Understanding BDS-Definition and Background
The term BDS refers to Boycott, Divestment and Sanctions conducted against the state of Israel, and also a way to attack the Jewish people both in Israel and worldwide. Partially funded by the PLO, the BDS movement grew out of the Arab League boycott of Israel begun in 1950 after Israel’s War of Independence. The Muslim and Arab world and its Arab League, despite tentative agreements with Egypt and Jordan, began the boycott in 1950 and have never signed a peace treaty with Israel even after the cessation of hostilities in 1948. Five Arab armies back then sought to wipe the new Jewish state off the map but failed. The purpose of the Boycott was to starve the Jews out of their new homeland. The Boycott movement was given new life and recreated as Arab irredentists expanded the movement later in the academic arena, notably in American colleges and later in churches and through labor movements. The International Solidarity Movement was set up by Yasser Arafat in 2001 with the help of two “camp counselors,” Huwaida Arraf and Adam Shapiro, who were employees of Seeds for Peace, a camp set up and funded by the U.S. State Department, to operate in the U.S. and Europe to promote BDS and other anti-Israel activities on campuses and elsewhere (see StopthISM.com). The BDS movement is a support mechanism for Palestinian terrorist groups in their efforts to de-legitimize and ultimately destroy Israel. Its leadership calls terrorism that kills Israelis “legitimate resistance.”
The Beginning and Some History
The Vietnam War produced in American colleges a revolutionary mindset among campus radicals to bring down the capitalist U.S. government as Marxist-inspired self-defined “revolutionaries” sought to promote communism and the downfall of America and American interests both at home and abroad. Israel during the Cold War was considered a staunch U.S. ally that one day might be called upon to protect U.S. interests in the Middle East in the event of war with the Soviet Union. Ho Chi Minh dispatched North Vietnamese intelligence officers to U.S. campuses to stir up opposition to the War which resulted in campus riots and demonstrations. The PLO leadership, at one time a proxy of the KGB against U.S. interests, learned from North Vietnamese advisors how to expand their support base by linking PLO goals to other popular political movements to swell their numbers and support. The Vietnamese advised the PLO that in lieu of being too vociferous in announcing themselves as a revolutionary movement, it would be more successful trying to pass itself off as a human rights movement to try and gain universal appeal. Terrorism was thus justified as a human rights necessity to fight against a Jewish state and the Boycott was just another weapon to provide support for terrorism while claiming to be “nonviolent.” BDS leadership never condemns terrorism using the euphemism “legitimate resistance.” However, the Boycott, despite claims of being “nonviolent” (as if starving Jewish families to support terrorists’ goals could be disguised as such), through its leaders like Paul Larudee openly recognize a right to use violence against Israelis to achieve the Palestinians’ revolutionary goals.
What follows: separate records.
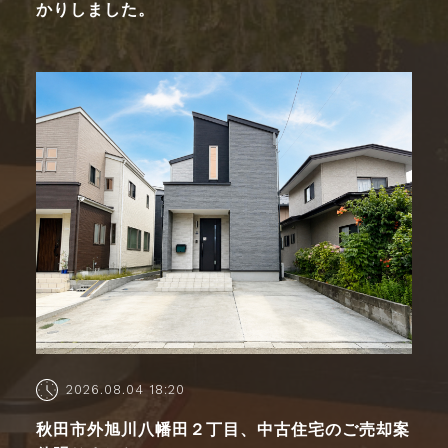
かりしました。
2026.08.04 18:20
秋田市外旭川八幡田２丁目、中古住宅のご売却案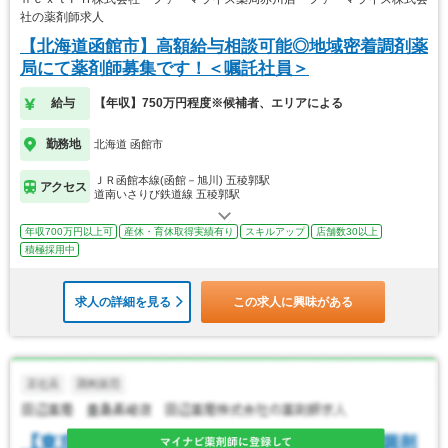
社の薬剤師求人
【北海道函館市】高額給与相談可能◎地域密着調剤薬
局にて薬剤師募集です！＜嘱託社員＞
給与
【年収】750万円程度※候補者、エリアによる
勤務地
北海道 函館市
ＪＲ函館本線(函館－旭川) 五稜郭駅
アクセス
道南いさりび鉄道線 五稜郭駅
年収700万円以上可
産休・育休取得実績有り
スキルアップ
店舗数30以上
積極採用中
求人の詳細を見る
この求人に興味がある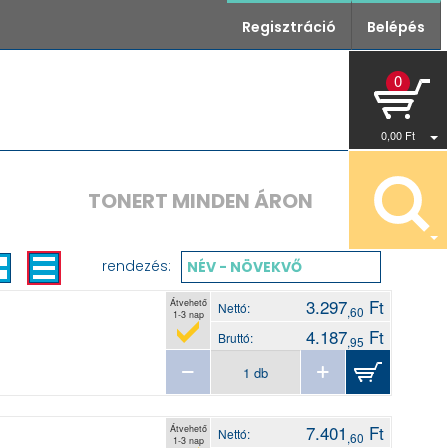
Regisztráció
Belépés
0
0
,00
Ft
TONERT MINDEN ÁRON
rendezés:
NÉV - NÖVEKVŐ
3.297
Ft
Átvehető
Nettó:
,60
1-3 nap
4.187
Ft
Bruttó:
,95
7.401
Ft
Átvehető
Nettó:
,60
1-3 nap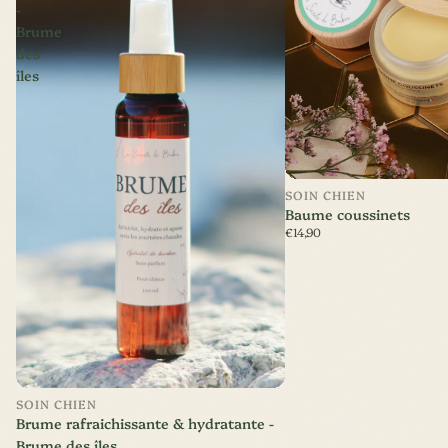
-
Brume
des
îles
SOIN CHIEN
Baume coussinets
€14,90
Nouveauté
SOIN CHIEN
Brume rafraichissante & hydratante -
Brume des îles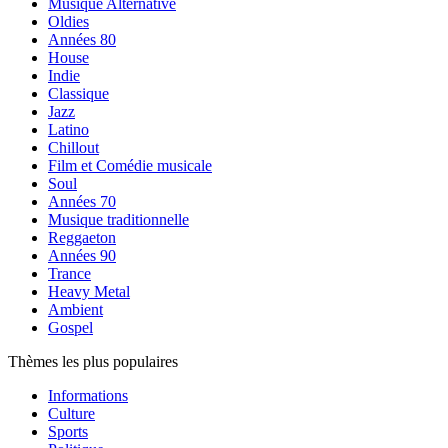
Musique Alternative
Oldies
Années 80
House
Indie
Classique
Jazz
Latino
Chillout
Film et Comédie musicale
Soul
Années 70
Musique traditionnelle
Reggaeton
Années 90
Trance
Heavy Metal
Ambient
Gospel
Thèmes les plus populaires
Informations
Culture
Sports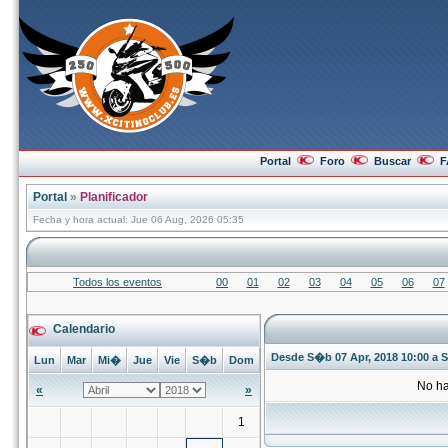
Portal
Foro
Buscar
F
Portal
»
Planificador
Fecha y hora actual: Jue 06 Aug, 2026 05:35
Todos los eventos
00
01
02
03
04
05
06
07
Calendario
Desde S�b 07 Apr, 2018 10:00 a S
Lun
Mar
Mi�
Jue
Vie
S�b
Dom
No ha
«
»
1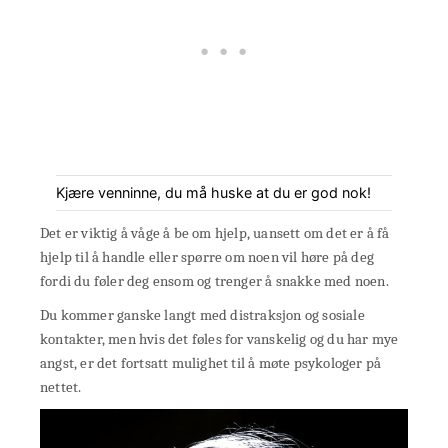
Kjære venninne, du må huske at du er god nok!
Det er viktig å våge å be om hjelp, uansett om det er å få
hjelp til å handle eller spørre om noen vil høre på deg
fordi du føler deg ensom og trenger å snakke med noen.
Du kommer ganske langt med distraksjon og sosiale
kontakter, men hvis det føles for vanskelig og du har mye
angst, er det fortsatt mulighet til å møte psykologer på
nettet.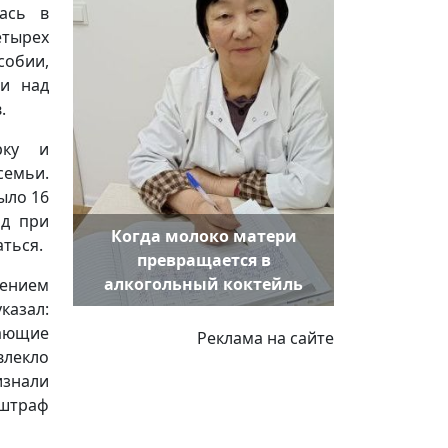
ась в
тырех
собии,
ьи над
.
рку и
семьи.
ыло 16
од при
Когда молоко матери
ться.
превращается в
алкогольный коктейль
лением
казал:
ающие
Реклама на сайте
влекло
изнали
 штраф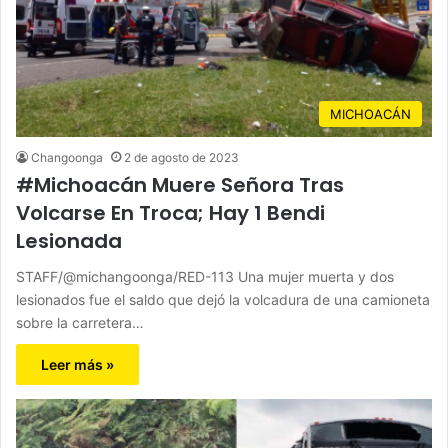
MICHOACÁN
Changoonga
2 de agosto de 2023
#Michoacán Muere Señora Tras
Volcarse En Troca; Hay 1 Bendi
Lesionada
STAFF/@michangoonga/RED-113 Una mujer muerta y dos
lesionados fue el saldo que dejó la volcadura de una camioneta
sobre la carretera…
Leer más »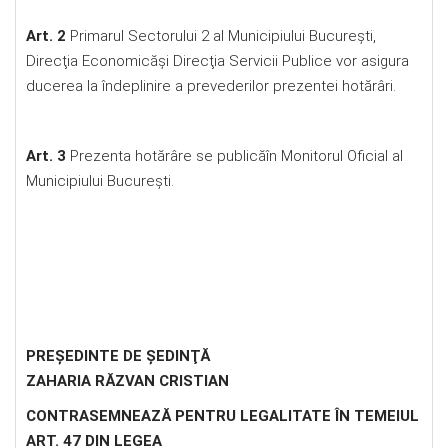
Art. 2
Primarul Sectorului 2 al Municipiului Bucureşti,
Direcţia Economicăşi Direcţia Servicii Publice vor asigura
ducerea la îndeplinire a prevederilor prezentei hotărâri.
Art. 3
Prezenta hotărâre se publicăîn Monitorul Oficial al
Municipiului Bucureşti.
PREŞEDINTE DE ŞEDINŢĂ
ZAHARIA RĂZVAN CRISTIAN
CONTRASEMNEAZĂ PENTRU LEGALITATE
ÎN TEMEIUL
ART. 47 DIN LEGEA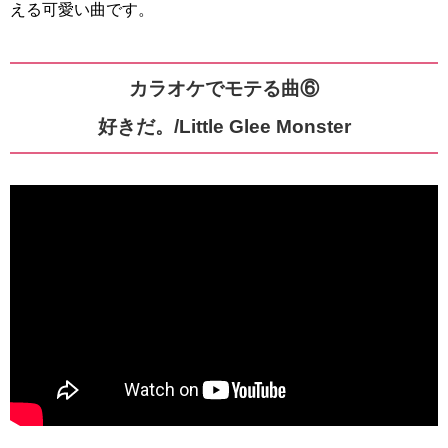
える可愛い曲です。
カラオケでモテる曲⑥
好きだ。/Little Glee Monster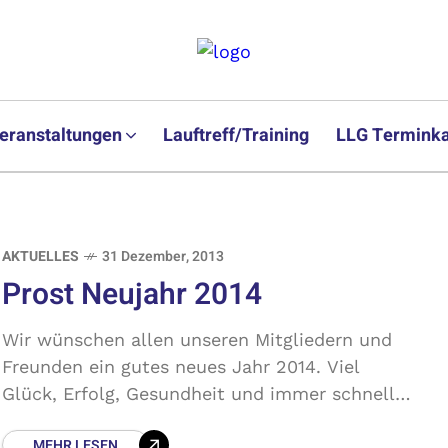
eranstaltungen
Lauftreff/Training
LLG Terminka
AKTUELLES
31 Dezember, 2013
Prost Neujahr 2014
Wir wünschen allen unseren Mitgliedern und
Freunden ein gutes neues Jahr 2014. Viel
Glück, Erfolg, Gesundheit und immer schnelle
Beine.
MEHR LESEN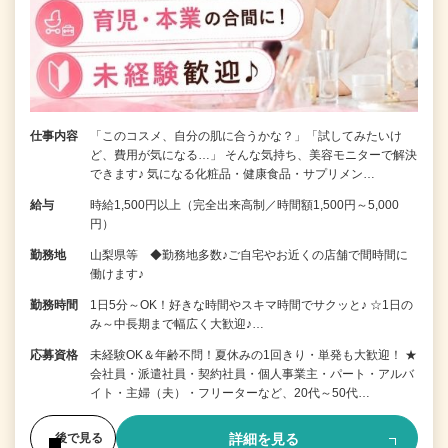
仕事内容
「このコスメ、自分の肌に合うかな？」「試してみたいけ
ど、費用が気になる…」 そんな気持ち、美容モニターで解決
できます♪ 気になる化粧品・健康食品・サプリメン…
給与
時給1,500円以上（完全出来高制／時間額1,500円～5,000
円）
勤務地
山梨県等 ◆勤務地多数♪ご自宅やお近くの店舗で間時間に
働けます♪
勤務時間
1日5分～OK！好きな時間やスキマ時間でサクッと♪ ☆1日の
み～中長期まで幅広く大歓迎♪…
応募資格
未経験OK＆年齢不問！夏休みの1回きり・単発も大歓迎！ ★
会社員・派遣社員・契約社員・個人事業主・パート・アルバ
イト・主婦（夫）・フリーターなど、20代～50代…
詳細を見る
後で見る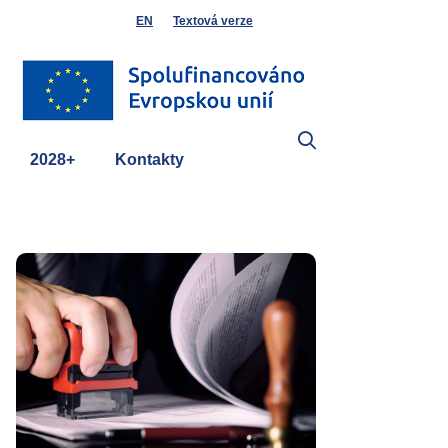
EN
Textová verze
2028+
Kontakty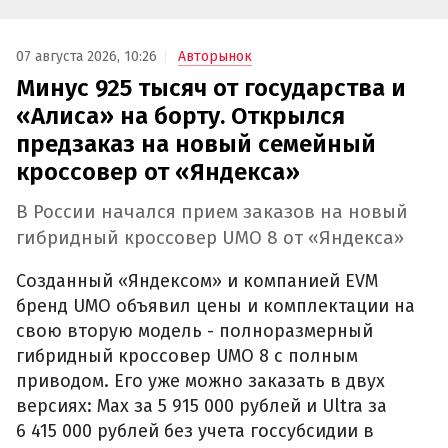
07 августа 2026, 10:26
Авторынок
Минус 925 тысяч от государства и
«Алиса» на борту. Открылся
предзаказ на новый семейный
кроссовер от «Яндекса»
В России начался прием заказов на новый
гибридный кроссовер UMO 8 от «Яндекса»
Созданный «Яндексом» и компанией EVM
бренд UMO объявил цены и комплектации на
свою вторую модель - полноразмерный
гибридный кроссовер UMO 8 с полным
приводом. Его уже можно заказать в двух
версиях: Max за 5 915 000 рублей и Ultra за
6 415 000 рублей без учета госсубсидии в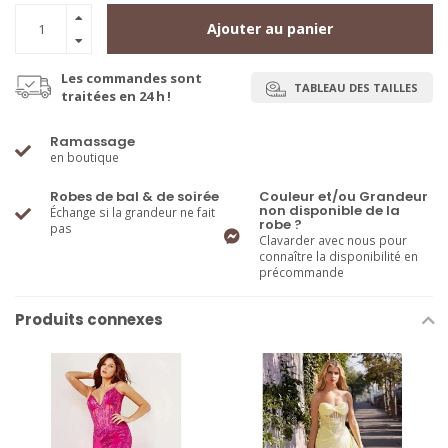
Ajouter au panier
Les commandes sont
TABLEAU DES TAILLES
traitées en 24 h !
Ramassage
en boutique
Robes de bal & de soirée
Couleur et/ou Grandeur
non disponible de la
Échange si la grandeur ne fait
robe ?
pas
Clavarder avec nous pour
connaître la disponibilité en
précommande
Produits connexes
This deception, and the insistence that the movement is “Palestinian-led,” v voiced in the recordings are the two main mission obligations always mentioned.
Arab-American college radicals such as Jess Ghannam (a professor of psychiatry today at UC San Francisco), Zahi Damuni ( a biochemist, formerly of St. James University in Canada), and Mazen Qumsiyeh (a geneticist from Yale, fired for anti-Semitic emails), some of whom were born in the West Bank, went on to graduate university and with their professional incomes started the group Al Awda (Arabic for “the Return”), an organization set up to promote PLO and later Hamas goals against Israel’s existence. During this time, Al Qaeda was also founded by a Palestinian named Abdullah Azzam, the mentor for Osama Bin Laden. This was the Muslim jihadist link behind the BDS Movement to this day. Today, the leadership of Al Awda helps promote BDS along with myriad other groups and clubs that have sprung up to promote starving out the Jews in the Middle East and, by extension, linking to the worldwide jihad. Al Awda is still very active in the USA and in promoting BDS. BDS was launched in Israel in 2005 by Palestinian Jamal Juma and later Omar Barghouti, an Arab student from Kuwait attending Tel Aviv University helped to specifically launch the academic boycott in Israel and worldwide with the help of Jess Ghannam, Manzar Foroohar (an Iranian Muslim) and some other Arab professors in the USA in 2007 that comprised a steering committee.